Bir böceğin hikayesi ve Grace Hopper
Yazılım yapanlar bilir, bir problemi tespit etmek için çoğu zaman en doğru şey programı debug etmektir. Debug etmek demek programı işlemcide kodunuzun sizin isteğiniz doğrultusunda satır satır işlemesi demektir. Debug kelimesinin Türkçe karşılığı böceklerden arındırmaktır. Yazılımcıların günde belki de onlarca kez kullandığı debug kelimesinin hikayesinde ise gerçek bir bilgisayar bilimcisi ve böcek başrolde.
Grace Murray 1906 yılında New York’ta doğdu. Yale Üniversitesi’nde matematik ve fizik eğitimi aldıktan sonra mezun olduğu yıl Vincent Hopper ile evlendi. Evliliği sırasında matematik dalında doktora yaptı 1941 yılında ise profesör oldu. 1945 yılında eşinden ayrıldı, soyadını değiştirmedi ve 85 yaşında ölene kadar bir daha evlenmedi.

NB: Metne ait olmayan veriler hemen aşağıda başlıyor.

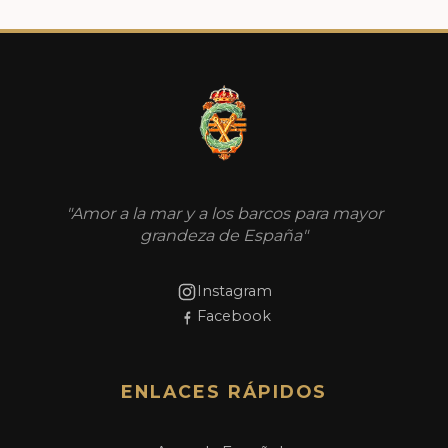
"Amor a la mar y a los barcos para mayor
grandeza de España"
Instagram
Facebook
ENLACES RÁPIDOS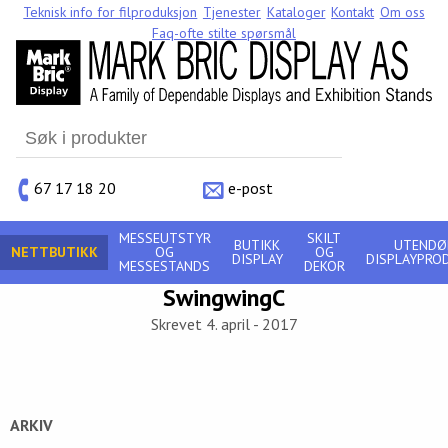
Teknisk info for filproduksjon
Tjenester
Kataloger
Kontakt
Om oss
Faq-ofte stilte spørsmål
Search
for:
67 17 18 20
e-post
MESSEUTSTYR
SKILT
BUTIKK
UTENDØ
NETTBUTIKK
OG
OG
DISPLAY
DISPLAYPRO
MESSESTANDS
DEKOR
SwingwingC
Skrevet 4. april - 2017
ARKIV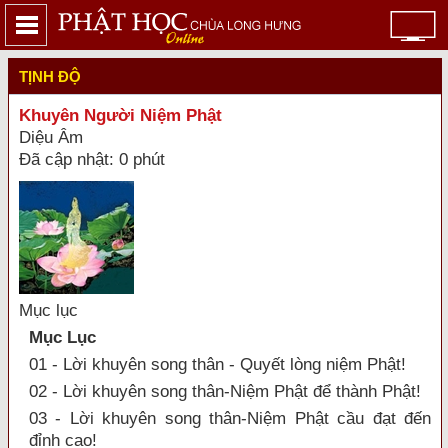
TỊNH ĐỘ
Khuyên Người Niệm Phật
Diệu Âm
Đã cập nhật: 0 phút
Mục lục
Mục Lục
01 - Lời khuyên song thân - Quyết lòng niệm Phật!
02 - Lời khuyên song thân-Niệm Phật để thành Phật!
03 - Lời khuyên song thân-Niệm Phật cầu đạt đến
đỉnh cao!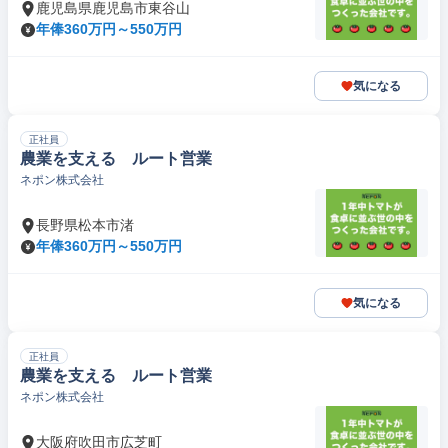
鹿児島県鹿児島市東谷山
年俸360万円～550万円
気になる
正社員
農業を支える ルート営業
ネポン株式会社
長野県松本市渚
年俸360万円～550万円
気になる
正社員
農業を支える ルート営業
ネポン株式会社
大阪府吹田市広芝町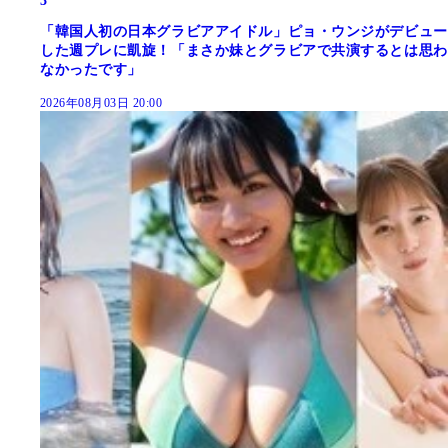
3
「韓国人初の日本グラビアアイドル」ピョ・ウンジがデビュー
した週プレに凱旋！「まさか妹とグラビアで共演するとは思わ
なかったです」
2026年08月03日 20:00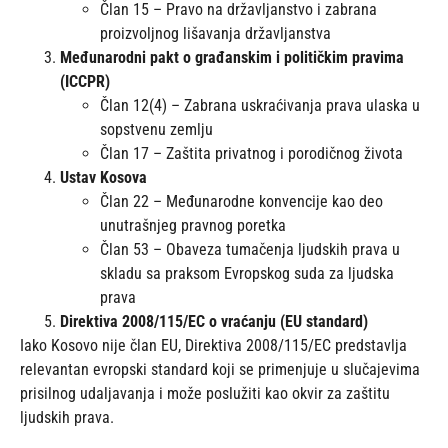
Član 15 – Pravo na državljanstvo i zabrana
proizvoljnog lišavanja državljanstva
Međunarodni pakt o građanskim i političkim pravima
(ICCPR)
Član 12(4) – Zabrana uskraćivanja prava ulaska u
sopstvenu zemlju
Član 17 – Zaštita privatnog i porodičnog života
Ustav Kosova
Član 22 – Međunarodne konvencije kao deo
unutrašnjeg pravnog poretka
Član 53 – Obaveza tumačenja ljudskih prava u
skladu sa praksom Evropskog suda za ljudska
prava
Direktiva 2008/115/EC o vraćanju (EU standard)
Iako Kosovo nije član EU, Direktiva 2008/115/EC predstavlja
relevantan evropski standard koji se primenjuje u slučajevima
prisilnog udaljavanja i može poslužiti kao okvir za zaštitu
ljudskih prava.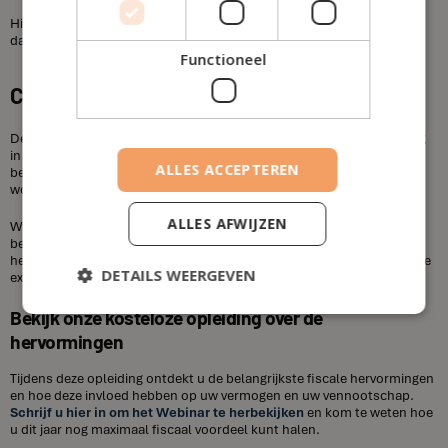
Hier staat tegenover dat het tarief van de roerende voorheffing zou
dalen van 30% naar 25%.
Functioneel
Conclusie
De hervorming van de personenbelasting moet voor een verschuiving
in het fiscale landschap zorgen. De lasten op arbeid moeten naar
ALLES ACCEPTEREN
beneden. Ter compensatie zullen inkomsten uit vermogen meer
worden belast.
ALLES AFWIJZEN
Wilt u meer weten over de gevolgen van de fiscale hervorming op uw
bedrijf? Volg dan ons Webinar ‘Welke impact heeft de fiscale
hervorming op uw vermogen?’ of maak een afspraak met één van onze
DETAILS WEERGEVEN
experts.
Bekijk onze kosteloze opleiding over de
hervormingen
Tijdens deze opleiding ontdekt u de belangrijkste fiscale hervormingen
en hoe deze invloed hebben op uw vermogen en uw vennootschap.
Schrijf u hier in om het Webinar te herbekijken
en kom te weten hoe
u dit jaar nog maximaal fiscaal voordeel kunt halen.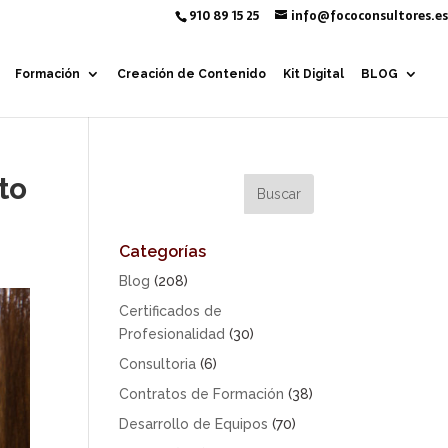
910 89 15 25
info@fococonsultores.es
Formación
Creación de Contenido
Kit Digital
BLOG
to
Categorías
Blog
(208)
Certificados de
Profesionalidad
(30)
Consultoria
(6)
Contratos de Formación
(38)
Desarrollo de Equipos
(70)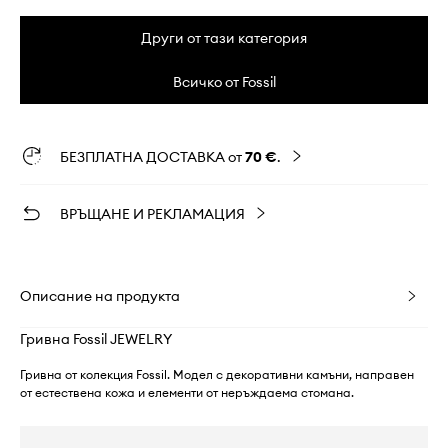
Други от тази категория
Всичко от Fossil
БЕЗПЛАТНА ДОСТАВКА от
70 €
.
ВРЪЩАНЕ И РЕКЛАМАЦИЯ
Описание на продукта
Гривна Fossil JEWELRY
Гривна от колекция Fossil. Модел с декоративни камъни, направен
от естествена кожа и елементи от неръждаема стомана.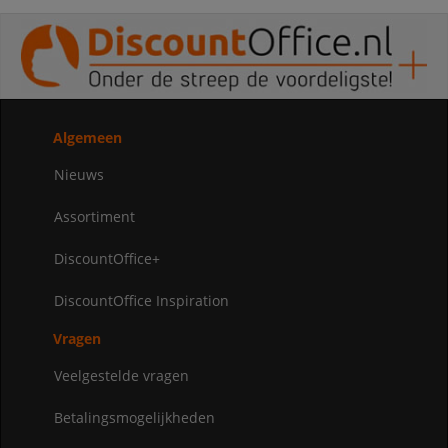
Algemeen
Nieuws
Assortiment
DiscountOffice+
DiscountOffice Inspiration
Vragen
Veelgestelde vragen
Betalingsmogelijkheden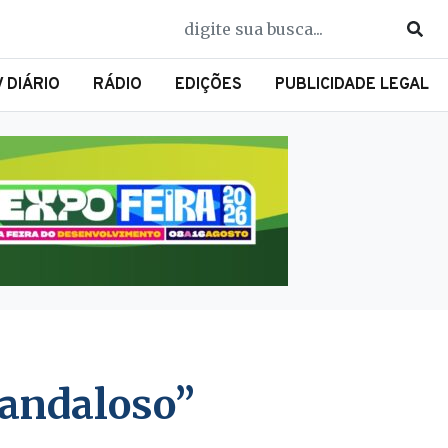
V DIÁRIO
RÁDIO
EDIÇÕES
PUBLICIDADE LEGAL
candaloso”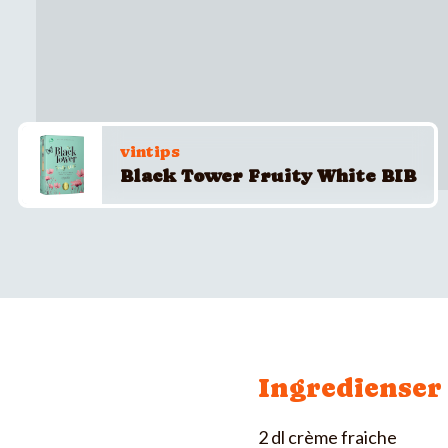
vintips
Black Tower Fruity White BIB
Ingredienser
2 dl crème fraiche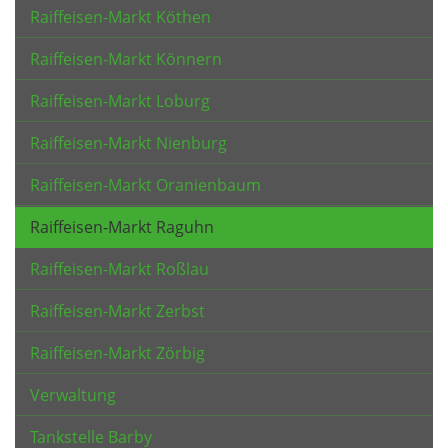
Raiffeisen-Markt Köthen
Raiffeisen-Markt Könnern
Raiffeisen-Markt Loburg
Raiffeisen-Markt Nienburg
Raiffeisen-Markt Oranienbaum
Raiffeisen-Markt Raguhn
Raiffeisen-Markt Roßlau
Raiffeisen-Markt Zerbst
Raiffeisen-Markt Zörbig
Verwaltung
Tankstelle Barby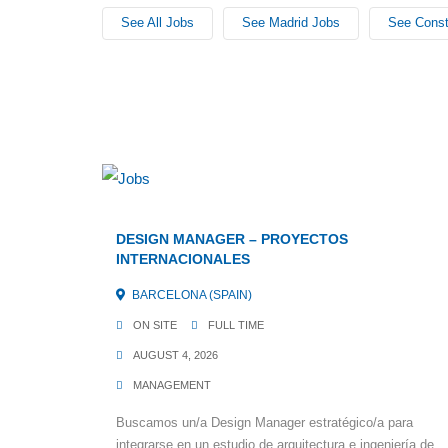
See All Jobs
See Madrid Jobs
See Const
DESIGN MANAGER – PROYECTOS
INTERNACIONALES
BARCELONA (SPAIN)
ON SITE
FULL TIME
AUGUST 4, 2026
MANAGEMENT
Buscamos un/a Design Manager estratégico/a para
integrarse en un estudio de arquitectura e ingeniería de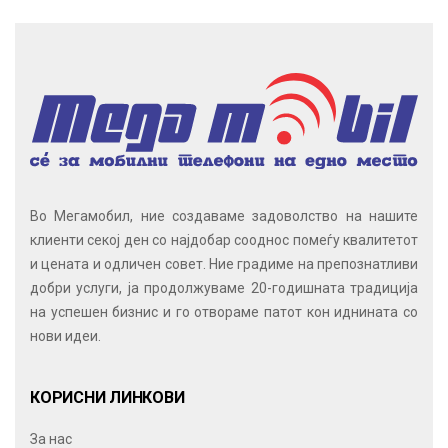
Во Мегамобил, ние создаваме задоволство на нашите
клиенти секој ден со најдобар сооднос помеѓу квалитетот
и цената и одличен совет. Ние градиме на препознатливи
добри услуги, ја продолжуваме 20-годишната традиција
на успешен бизнис и го отвораме патот кон иднината со
нови идеи.
КОРИСНИ ЛИНКОВИ
За нас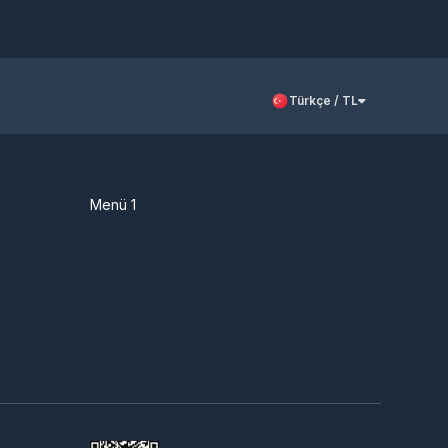
Türkçe / TL
Menü 1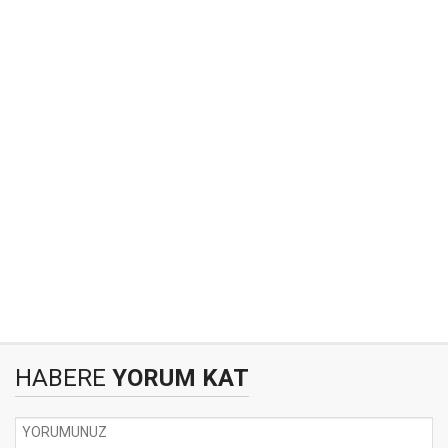
HABERE
YORUM KAT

İkinci Dünya savaşı yıllarında öğretmenliği bırakarak, gönüllü olarak donanmaya katıldı. Denizcilik okulunda aldığı eğitimden sonra teğmen olarak hesaplama projelerinde çalışmaya başladı. İlk derleyici tabanlı bilgisayar programlama dilleri olan Arith-matic, math-matic ve flow-matic’i geliştirdi. Daha sonra programlama dilinin kitleler tarafından daha rahat öğrenilmesi ve kullanılması için makine dilinde değil, İngilizce dilinde olması gerektiğini savundu. 1967 yılında ise Amerikan Ordusunda programlama dilleri dairesinin başkanlığına atandı. Cobol dilinin standartlarını belirledi ve yazılmasına öncülük etti. Belirlediği standartlar Ulusal Standartlar Enstitüsü’nde kabul edildi. Yaşından dolayı ilk zamanlar düzenli orduya kabul edilmeyen Hopper, başarılarından dolayı tümamiralliğe kadar yükseldi ve buradan emekli oldu.
Böceğimiz Kara Fatma ise hikayedeki ikinci kahraman.. Bir gemide sabahtan akşama kadar ellerindeki sopaların ucuna takılmış bezlerle temizlik yapan askerlerden köşe bucak kaçarken kendisini bir makinenin içinde buldu. Makinenin içinde sıkışıp kalmıştı. Makinenin çalışmasına engel oluyordu. Grace Hopper’ın müdahalesini beklemekten başka şansı kalmamıştı.
Grace Hopper makine hatasının yazılımsal bir hatadan kaynaklanmadığını anlayınca makinenin içine bakmaya karar verdi. İncelemeler sırasında böceği görüp makinenin içinden çıkardı. O gün yaptığı bu işlemi debugging olarak adlandırdı ve derleyicilere debug yapılabilme yeteneği kazandırma fikrini hayata geçirmeye karar verdi.
O gün bugündür debug kelimesi bir yazılımcının vazgeçilmezi oldu.